During the last 30 years, since we mapped and discovered that mutations in COMP cause PSACH, our research has focused on understanding the natural history and underlying molecular pathology of PSACH, a dwarfing condition that is associated with joint laxity, joint abnormalities, pain, and early onset osteoarthritis.  Having delineated the pathologic effects of MT-COMP on growth plate chondrocytes and applied different therapeutics that reduced the pathology, we now have turned our research focus to articular cartilage, ligaments and tendons, all of which likely contribute to the joint instability and erosion in this dwarfing condition.  We are also using different treatment regimens to reduce the joint abnormalities and early onset osteoarthritis that are characteristic of this dwarfing condition.

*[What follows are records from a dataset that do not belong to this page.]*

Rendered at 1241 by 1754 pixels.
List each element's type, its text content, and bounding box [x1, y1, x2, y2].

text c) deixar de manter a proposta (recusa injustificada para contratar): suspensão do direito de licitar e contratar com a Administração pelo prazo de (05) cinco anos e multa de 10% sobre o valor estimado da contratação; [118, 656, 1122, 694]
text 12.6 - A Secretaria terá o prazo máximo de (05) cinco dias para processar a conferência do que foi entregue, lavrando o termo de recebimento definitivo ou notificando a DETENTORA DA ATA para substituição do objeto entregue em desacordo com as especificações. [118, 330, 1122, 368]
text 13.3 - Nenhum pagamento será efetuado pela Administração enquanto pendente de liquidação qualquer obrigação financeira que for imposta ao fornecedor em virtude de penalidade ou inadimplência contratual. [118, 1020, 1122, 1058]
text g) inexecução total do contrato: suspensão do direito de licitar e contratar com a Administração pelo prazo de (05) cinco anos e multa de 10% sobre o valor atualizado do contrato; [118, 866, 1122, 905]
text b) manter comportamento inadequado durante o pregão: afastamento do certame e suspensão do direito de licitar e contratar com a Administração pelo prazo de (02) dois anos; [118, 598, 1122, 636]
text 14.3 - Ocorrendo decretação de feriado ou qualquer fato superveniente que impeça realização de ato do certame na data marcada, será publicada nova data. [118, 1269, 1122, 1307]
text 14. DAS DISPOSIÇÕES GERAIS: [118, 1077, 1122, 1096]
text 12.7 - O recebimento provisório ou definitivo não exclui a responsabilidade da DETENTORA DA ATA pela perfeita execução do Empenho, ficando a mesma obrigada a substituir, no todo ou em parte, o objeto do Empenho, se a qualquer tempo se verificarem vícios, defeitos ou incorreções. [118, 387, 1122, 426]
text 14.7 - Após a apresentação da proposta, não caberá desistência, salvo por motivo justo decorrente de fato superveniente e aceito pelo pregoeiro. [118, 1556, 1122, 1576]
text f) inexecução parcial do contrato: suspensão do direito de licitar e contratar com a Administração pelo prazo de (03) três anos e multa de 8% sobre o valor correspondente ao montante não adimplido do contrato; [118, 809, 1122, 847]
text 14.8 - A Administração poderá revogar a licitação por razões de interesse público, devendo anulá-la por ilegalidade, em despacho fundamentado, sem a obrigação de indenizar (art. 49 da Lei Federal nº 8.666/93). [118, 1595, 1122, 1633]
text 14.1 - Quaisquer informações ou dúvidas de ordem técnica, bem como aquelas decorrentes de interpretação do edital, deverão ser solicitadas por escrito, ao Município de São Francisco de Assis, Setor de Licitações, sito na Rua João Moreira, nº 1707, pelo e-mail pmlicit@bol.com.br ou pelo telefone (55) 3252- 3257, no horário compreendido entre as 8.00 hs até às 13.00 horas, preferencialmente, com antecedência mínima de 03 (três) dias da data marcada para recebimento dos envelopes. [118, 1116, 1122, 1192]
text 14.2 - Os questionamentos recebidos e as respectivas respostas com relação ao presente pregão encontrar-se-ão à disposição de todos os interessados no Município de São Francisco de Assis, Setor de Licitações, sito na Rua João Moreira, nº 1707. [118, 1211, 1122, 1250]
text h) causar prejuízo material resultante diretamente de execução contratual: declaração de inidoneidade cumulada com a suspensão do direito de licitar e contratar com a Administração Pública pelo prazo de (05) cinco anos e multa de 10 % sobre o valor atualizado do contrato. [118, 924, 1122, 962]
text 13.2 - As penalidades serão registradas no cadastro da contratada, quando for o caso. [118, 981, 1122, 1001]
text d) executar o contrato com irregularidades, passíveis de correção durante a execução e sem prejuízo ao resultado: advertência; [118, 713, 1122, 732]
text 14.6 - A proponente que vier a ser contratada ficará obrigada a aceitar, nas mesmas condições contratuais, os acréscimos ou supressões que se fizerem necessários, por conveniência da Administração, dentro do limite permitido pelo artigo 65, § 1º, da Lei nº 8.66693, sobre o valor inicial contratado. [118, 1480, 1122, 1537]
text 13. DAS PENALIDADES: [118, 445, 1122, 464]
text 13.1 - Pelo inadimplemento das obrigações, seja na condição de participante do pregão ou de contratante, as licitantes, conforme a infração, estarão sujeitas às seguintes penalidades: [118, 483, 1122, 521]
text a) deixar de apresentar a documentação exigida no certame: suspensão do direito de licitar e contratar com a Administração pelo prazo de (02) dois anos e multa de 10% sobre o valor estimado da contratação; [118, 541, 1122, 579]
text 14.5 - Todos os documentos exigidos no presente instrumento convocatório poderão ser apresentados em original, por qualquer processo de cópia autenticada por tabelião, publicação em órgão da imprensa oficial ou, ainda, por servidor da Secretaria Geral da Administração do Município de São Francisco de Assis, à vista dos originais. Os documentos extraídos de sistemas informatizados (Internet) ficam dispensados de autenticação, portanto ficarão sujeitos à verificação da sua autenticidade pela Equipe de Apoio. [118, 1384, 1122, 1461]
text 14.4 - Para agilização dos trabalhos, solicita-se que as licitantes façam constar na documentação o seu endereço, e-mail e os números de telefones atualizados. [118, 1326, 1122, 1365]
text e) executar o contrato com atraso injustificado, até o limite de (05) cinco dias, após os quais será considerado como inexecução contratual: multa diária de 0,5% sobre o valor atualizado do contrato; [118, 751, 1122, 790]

Nonsyndromic cleft lip and palate

My research for the last 3 decades has focused on delineating and identifying the clinical and genetic aspects nonsyndromic cleft lip and palate (NSCLP), a common and deforming orofacial birth defect affecting more than 4000 newborns each year in the US.  NSCLP inflicts significant psychological, medical, dental and financial burdens that reduce quality of life.  Therefore, identifying the genetic factors that contribute to NSCLP is a number 1 priority.  To accomplish this goal, we combine our expertise in zebrafish and human genetics to identify genetic pathways underlying NSCLP.  We are using family-based genome-wide and association approaches and have identified numerous genes and pathways that have been functionally validated.  Based on our previous work, we recognize that perturbations across multiple genes within and between pathways underlies NSCLP and these changes may be individual/family specific.  Therefore, we focus on characterization of genetic pathways using our large collection of well characterized nonHispanic white and Hispanic multiplex and simplex families to test the functional outcomes from zebrafish.